The core logic resides in [`sql/core/src/main/scala/org/apache/spark/sql/classic/Dataset.scala`](https://github.com/apache/spark/blob/main/sql/core/src/main/scala/org/apache/spark/sql/classic/Dataset.scala), where the method constructs a `Union` logical node with `byName = true`. The public API contract is defined in [`sql/api/src/main/scala/org/apache/spark/sql/Dataset.scala`](https://github.com/apache/spark/blob/main/sql/api/src/main/scala/org/apache/spark/sql/Dataset.scala).

## Summary

- Use `spark unionbyname` instead of the standard `union` method when DataFrames share column names but differ in column order.
- Set `allowMissingColumns=true` to safely merge DataFrames with different schemas, automatically filling missing values with `null`.
- The implementation creates a logical `Union` node with `byName=true` in `org.apache.spark.sql.classic.Dataset`.
- The operation supports complex types like structs and arrays, but does not support map types.
- Missing columns are appended to the end of the schema when using the `allowMissingColumns` option.

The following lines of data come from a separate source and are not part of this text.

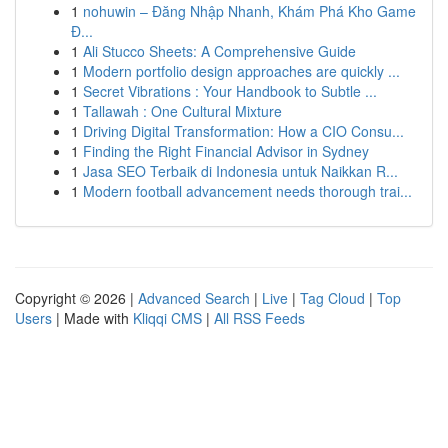
1
nohuwin – Đăng Nhập Nhanh, Khám Phá Kho Game
Đ...
1
Ali Stucco Sheets: A Comprehensive Guide
1
Modern portfolio design approaches are quickly ...
1
Secret Vibrations : Your Handbook to Subtle ...
1
Tallawah : One Cultural Mixture
1
Driving Digital Transformation: How a CIO Consu...
1
Finding the Right Financial Advisor in Sydney
1
Jasa SEO Terbaik di Indonesia untuk Naikkan R...
1
Modern football advancement needs thorough trai...
Copyright © 2026 |
Advanced Search
|
Live
|
Tag Cloud
|
Top
Users
| Made with
Kliqqi CMS
|
All RSS Feeds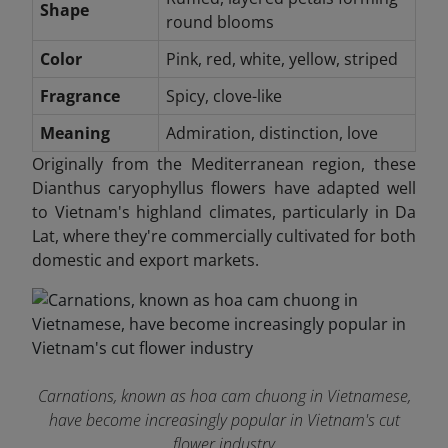
Shape
round blooms
Color
Pink, red, white, yellow, striped
Fragrance
Spicy, clove-like
Meaning
Admiration, distinction, love
Originally from the Mediterranean region, these
Dianthus caryophyllus flowers have adapted well
to Vietnam's highland climates, particularly in Da
Lat, where they're commercially cultivated for both
domestic and export markets.
Carnations, known as hoa cam chuong in Vietnamese,
have become increasingly popular in Vietnam's cut
flower industry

## Frequently Asked Questions

### What is the difference between union and unionByName in Spark?

Standard `union` aligns columns by their positional index, which causes data corruption if the column orders differ between DataFrames. `unionByName` matches columns by their names, ensuring that values align correctly regardless of their ordinal position in the source DataFrames.

### How do I handle columns that exist in one DataFrame but not the other?

Pass `allowMissingColumns=true` as the second argument to `unionByName`. This instructs the analyzer to add missing columns to the result schema and populate them with `null` values for rows originating from the DataFrame that lacks those columns.

### Does unionByName work with nested structures like structs?

Yes, `unionByName` supports nested `struct` and `array` types. However, it does not currently support `map` types. When merging DataFrames with nested schemas, the column name matching applies to the top-level fields.

### Where is unionByName implemented in the Spark source code?

The public API is declared in [`sql/api/src/main/scala/org/apache/spark/sql/Dataset.scala`](https://github.com/apache/spark/blob/main/sql/api/src/main/scala/org/apache/spark/sql/Dataset.scala) (lines 1890–1905), while the concrete implementation resides in [`sql/core/src/main/scala/org/apache/spark/sql/classic/Dataset.scala`](https://github.com/apache/spark/blob/main/sql/core/src/main/scala/org/apache/spark/sql/classic/Dataset.scala) (lines 1171–1180). The method constructs a logical `Union` node with `byName=true` that the query planner resolves during analysis.